Piotr Gąsowski, aktor teatralny i serialowy oraz gospodarz programu "Twoja twarz brzmi znajomo", opowiedział o tym, co go spotkało podczas spotkania z fanami w Toruniu. Zdarzenie miało miejsce w Centrum Kulturalno-Kongresowym Jordanki po spektaklu, w którym występował. Gąsowski został okradziony, a całą historię opowiedział na Instagramie.
Piotr Gąsowski w trakcie rozmowy z fanami odłożył swój plecak, który w pewnym momencie zniknął.

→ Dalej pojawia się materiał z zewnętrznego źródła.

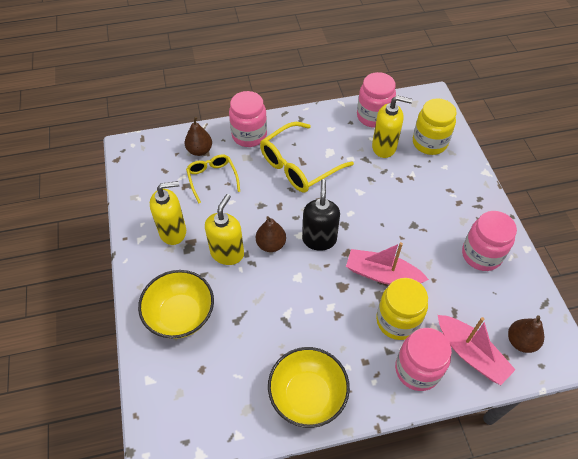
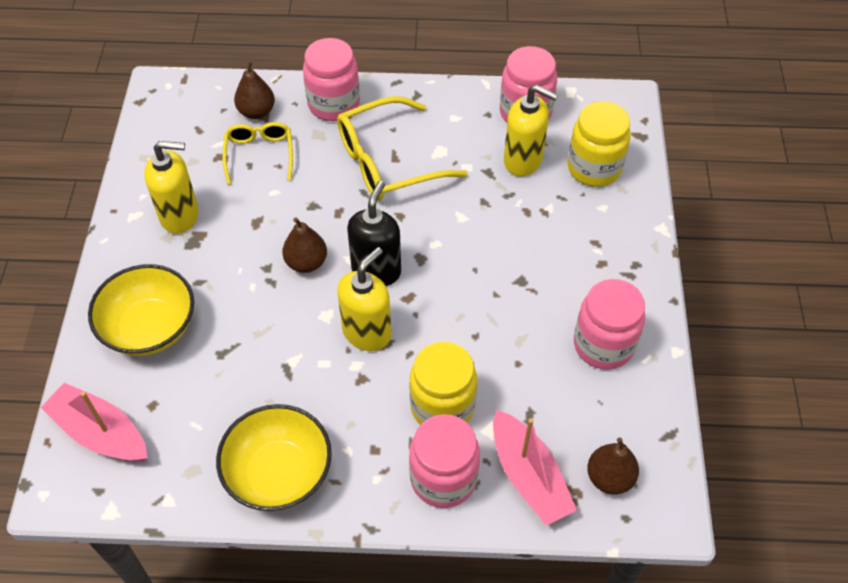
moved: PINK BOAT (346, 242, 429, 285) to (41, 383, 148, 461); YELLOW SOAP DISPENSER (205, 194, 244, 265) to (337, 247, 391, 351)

Odłożyłem plecak i w trakcie tej rozmowy, jak się później okazało, plecak mi podiwaniono. I oczywiście nie ci młodzi ludzie mi podiwanili plecak, tylko jakiś zakapturzony gość - relacjonował.
Co ciekawe, aktor zapomniał, że miał ze sobą bagaż i początkowo w ogóle nie zauważył, że nie ma przy sobie plecaka. Zorientował się dopiero wtedy, gdy wrócił do Warszawy. Zadzwonił do ochrony Jordanek i na policję.
Dzwonię do ochrony Jordanek. I tutaj bardzo serdecznie chciałbym podziękować panu Piotrowi, który na filmie nagranym przez kamerę przemysłową zobaczył, że jakiś zakapturzony facet ten plecak mi w trakcie rozmowy z tymi fanami podiwania. Dzwonię na policję w Toruniu. Pan Rafał od razu podejmuje działania. Nie wiem, jak to się skończy - opowiadał.
Złodziej jednak działał według utartego schematu. Kiedy zobaczył, że w plecaku nie ma nic cennego, wyrzucił go do śmieci.
Znalazł się plecak! Na śmietniku w Toruniu! - zakończył swoją historię Gąsowski.
Całe szczęście, że udało mu się odnaleźć zgubę.